The black bread panzanella salad. Photo / Getty Images
Address: 23 Ponsonby Rd, Ponsonby Phone: (09) 217 2871 We spent: $174 for two Rating: 14 — Good
Before you look at the menu, before you order a drink, before you even leave your house, I have one piece of advice: Go to the loo.
Go twice.
Teddy's is the new restaurant in the old MooChowChow space. They've shifted the bar, strung up some plants and redecorated with pale slatted timber panelling but the Everest-like ascent to the bathroom remains.
The stairwell is narrow, the pitch is treacherous and it ends in a discombobulating full-length mirror. Assuming you haven't accidentally smacked into said mirror, you should swerve hard left, then hard right, then haul yourself over a lintel and into a space so small that one of the stalls can't be accessed if someone is washing their hands.
My friend was wearing black suede stiletto-heeled ankle boots. She negotiated that stairwell like she'd won an Oscar and her descent was a triumph of physics and poise. But later, when she needed to go again, she said: "Can we just go home?"
One thing that has changed for the better is the seating. Proper chairs and proper bookable tables mean you can linger over a bistro-style menu that doesn't demand you share (but doesn't mind if you do).
Black bread panzanella salad ($16) was the sole vegetarian offering from the "small" section and we ordered with trepidation, because while Megan doesn't eat meat, she doesn't really like black bread. I don't really like panzanella. Fortunately, neither of these things arrived.
Traditionally, panzanella is made from tomato-soaked stale bread that is sometimes supplemented with onions and basil. At Teddy's, tooth-shatteringly crisp charred white bread croutons were mixed with kale, radicchio and ricotta. Quartered tomatoes were appropriately mushy, but in a too-long-in-the-fridge kind of way. Syrupy-sweet vincotto only just saved the entirety.
Word about town is that Teddy's does a great cocktail. We asked for a list, but there was, apparently none. "We can make any of the classics," said our waitperson. The drinks menu did include a limoncello spritz which should, under no circumstances, be feted as the new Aperol. It tasted like a liquid cough lozenge.
The mains menu is a kind of "modern bistro best of". So there's dry-aged sirloin and fries ($32) and venison fillet with beets and red cabbage ($34). The pork belly has been swapped for a short rib and the chicken schnitzel sounded delightful but "confit" gets me every time and so I asked for the confit chicken leg with shallots, porcini veloute and bacon jam ($29).

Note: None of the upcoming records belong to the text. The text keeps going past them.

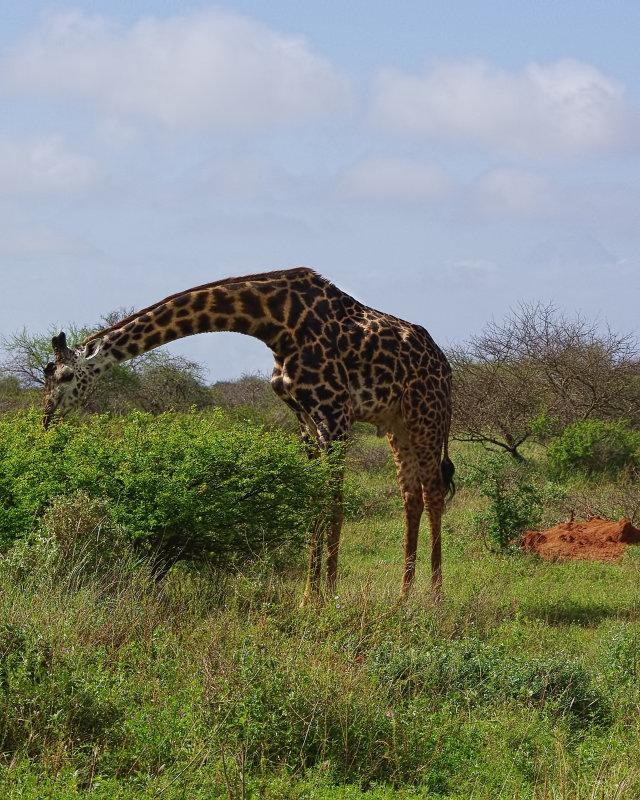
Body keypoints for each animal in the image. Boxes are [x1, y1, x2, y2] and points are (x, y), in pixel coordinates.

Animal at [42, 268, 452, 600]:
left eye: (64, 376)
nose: (46, 421)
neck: (276, 322)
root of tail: (445, 363)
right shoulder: (304, 419)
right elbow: (314, 501)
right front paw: (309, 597)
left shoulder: (335, 414)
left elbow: (334, 504)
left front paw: (330, 597)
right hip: (397, 423)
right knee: (410, 497)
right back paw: (404, 597)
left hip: (426, 414)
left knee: (433, 492)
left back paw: (433, 598)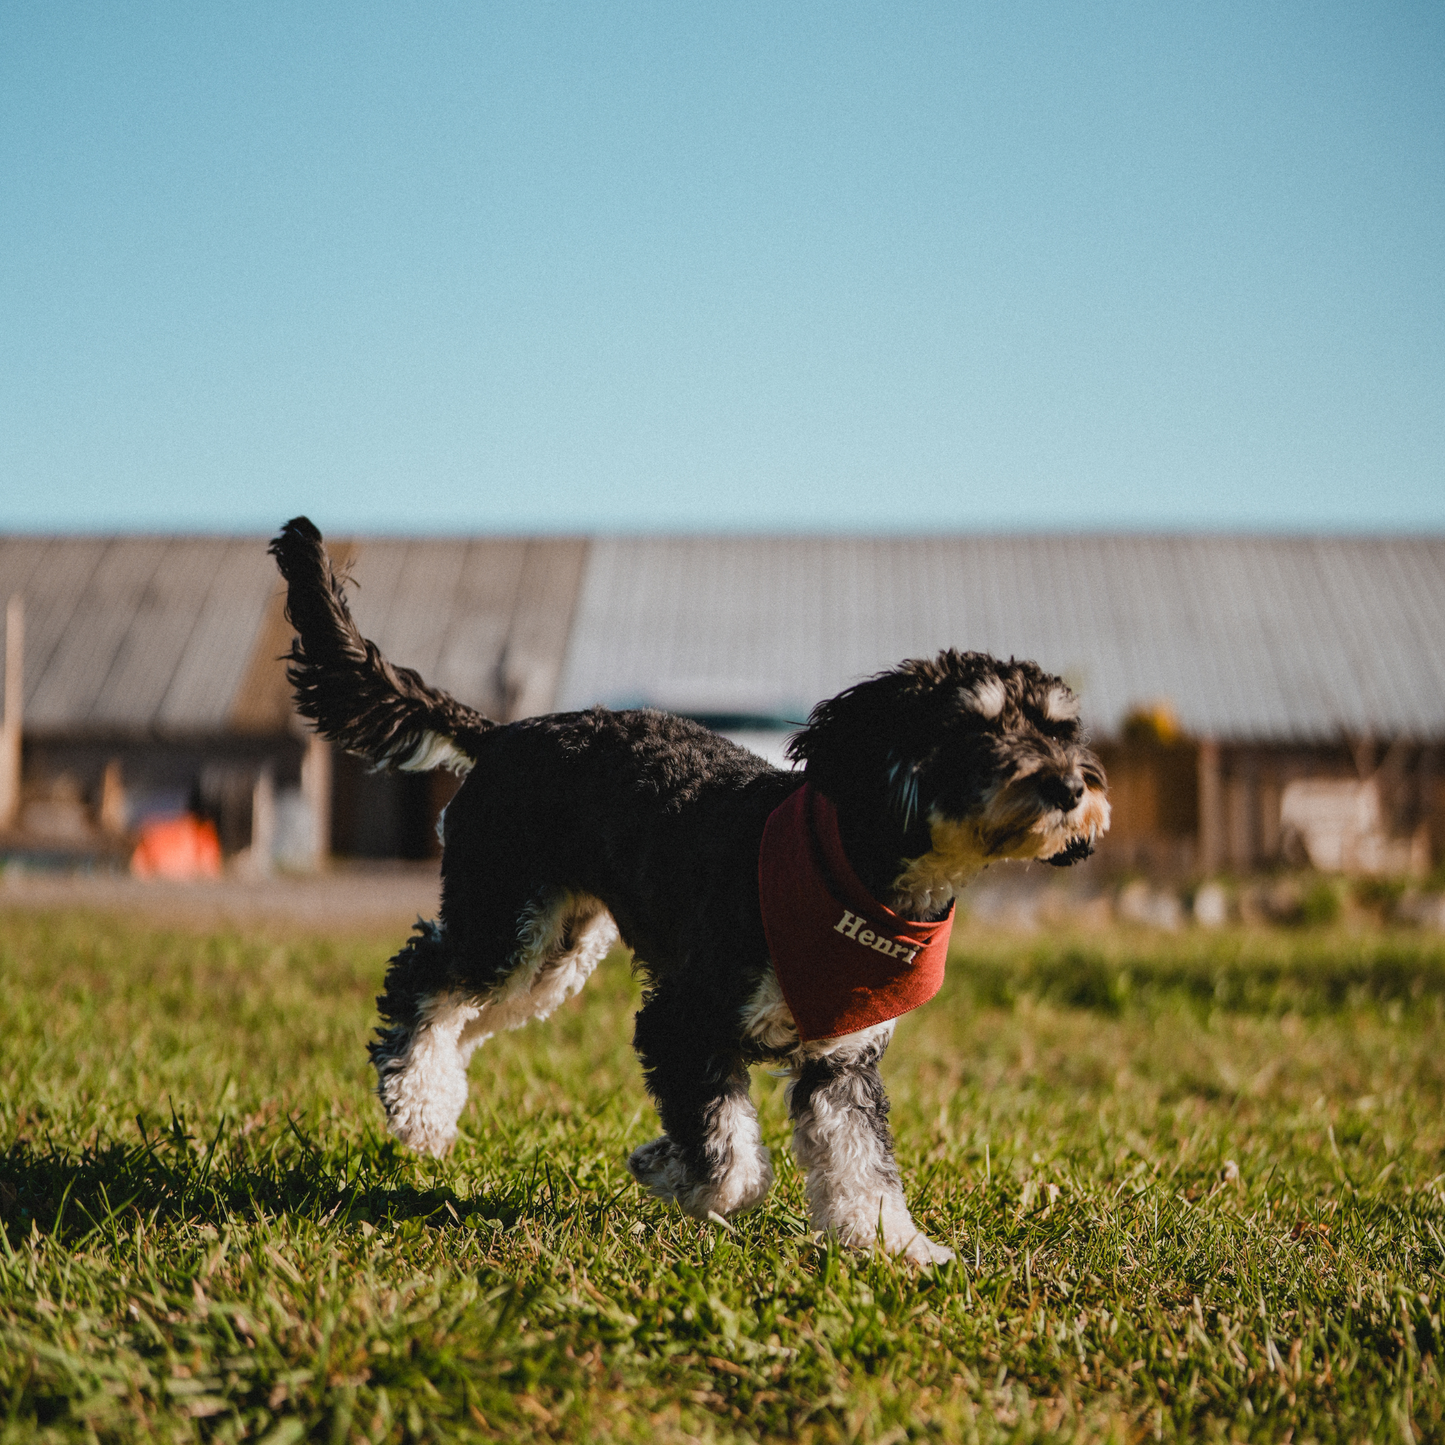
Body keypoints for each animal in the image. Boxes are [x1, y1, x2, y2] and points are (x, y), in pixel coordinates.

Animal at [268, 520, 1103, 1265]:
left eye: (1060, 729)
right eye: (974, 727)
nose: (1070, 788)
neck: (857, 870)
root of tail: (502, 733)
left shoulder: (841, 1065)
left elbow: (862, 1167)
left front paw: (896, 1248)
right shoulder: (682, 1021)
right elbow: (731, 1164)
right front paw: (663, 1165)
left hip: (554, 953)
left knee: (463, 1012)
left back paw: (440, 1086)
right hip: (504, 923)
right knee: (422, 979)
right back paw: (418, 1103)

If Max Gimblett worked with bacon jam and jus, it might look a bit like this, with the food contained in a sticky, swishy wall-worthy circle. It looked elegant and enticing and while I ate it all, I'm not in a rush to order it again. The chicken (mostly drumstick) was dryish, and the porcini not as obvious as I'd hoped for.
Megan's celeriac gnocchi ($26) was really heavy, but she declared that no bad thing, "It's like that gnocchi you used to get when we first got gnocchi." Filling and flavoursome, it came in a light broth studded with mushrooms and whole chestnuts. I have never met a whole chestnut I didn't love and I had severe food envy.

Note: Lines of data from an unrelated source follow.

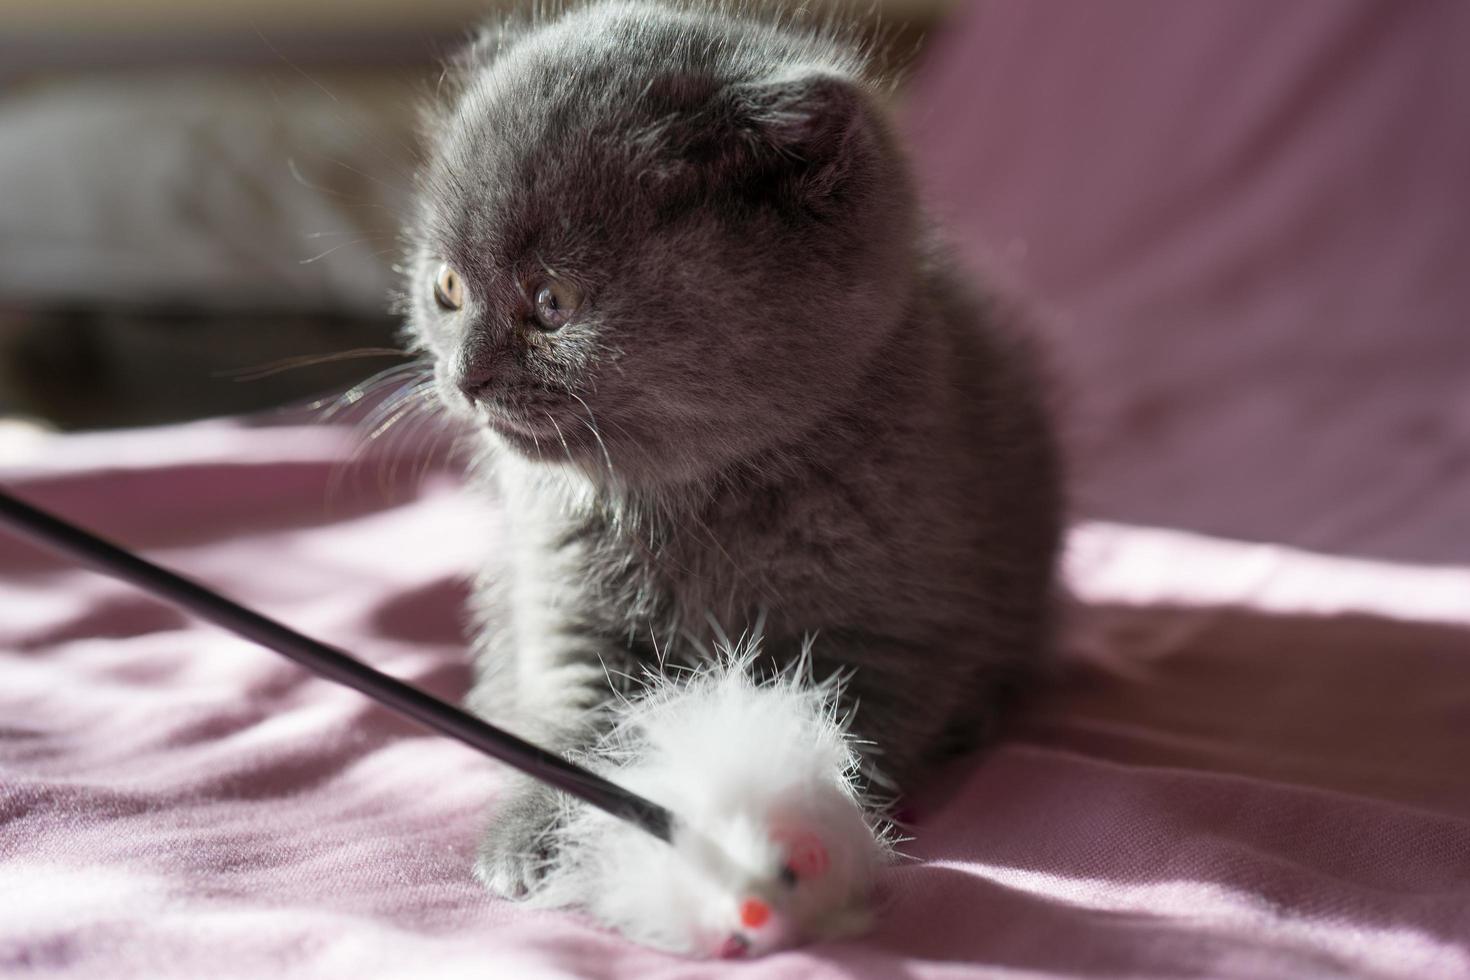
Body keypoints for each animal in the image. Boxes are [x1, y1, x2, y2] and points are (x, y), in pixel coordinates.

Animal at [405, 0, 1070, 899]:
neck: (701, 503)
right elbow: (574, 726)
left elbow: (838, 735)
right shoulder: (570, 614)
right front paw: (531, 835)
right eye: (447, 287)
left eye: (552, 302)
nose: (463, 377)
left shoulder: (886, 642)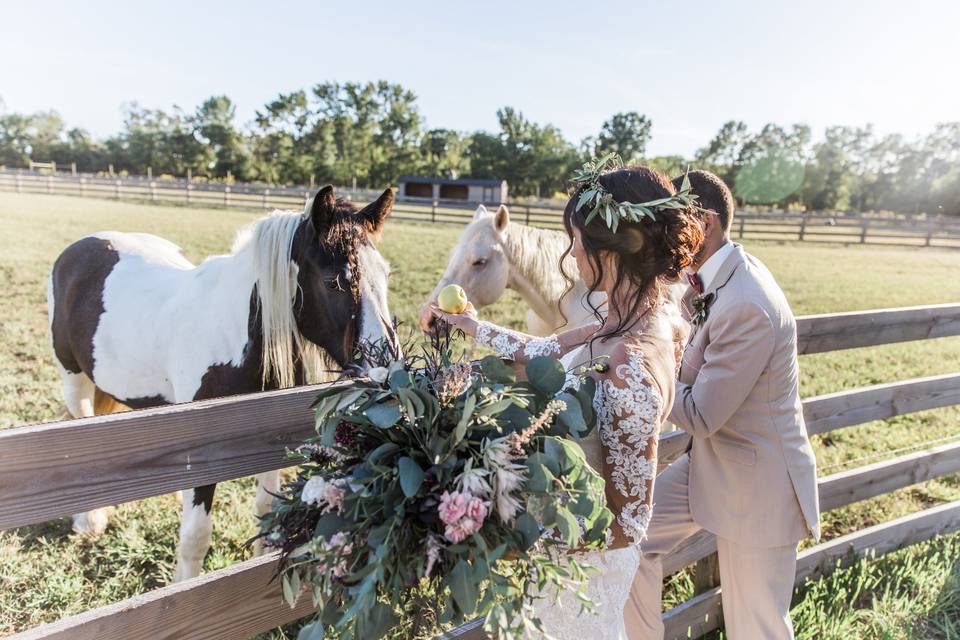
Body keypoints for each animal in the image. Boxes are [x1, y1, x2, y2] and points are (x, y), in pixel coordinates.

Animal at [47, 185, 400, 580]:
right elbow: (195, 537)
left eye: (385, 275)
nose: (385, 369)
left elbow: (265, 510)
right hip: (73, 379)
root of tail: (80, 247)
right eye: (335, 281)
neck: (238, 339)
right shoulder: (204, 456)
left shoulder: (268, 441)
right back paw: (88, 520)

We'd supplemented our order with a small farmer's market worth of vege. Roasted brussels sprouts with hazelnuts ($10), roasted cauliflower with spiced yoghurt and pine nuts ($12) and chargrilled broccolini with anchovy, goat's cheese and lemon ($10) were interpreted literally. Perhaps too literally. A single artless anchovy curled around a piped blob of cheese like some kind of escaped creature.
The thing with Teddy's is that the food is fine, thanks. The thing with Ponsonby Rd is that it is a dining destination. In this neck of the woods, you can't afford to be bland. By now, I was ordering dessert out of a sense of duty, not desire but the deep-fried apple pie was actually amazing. It tasted (and I mean this in a good way) like the old-school version made famous at McDonald's, only it was flakier and twice the size.
Megan wanted to wash her half down with a cup of English breakfast. Sorry, said the waitperson, we don't have tea. I can only assume they are trying to save their customers an extra trip up that stairway.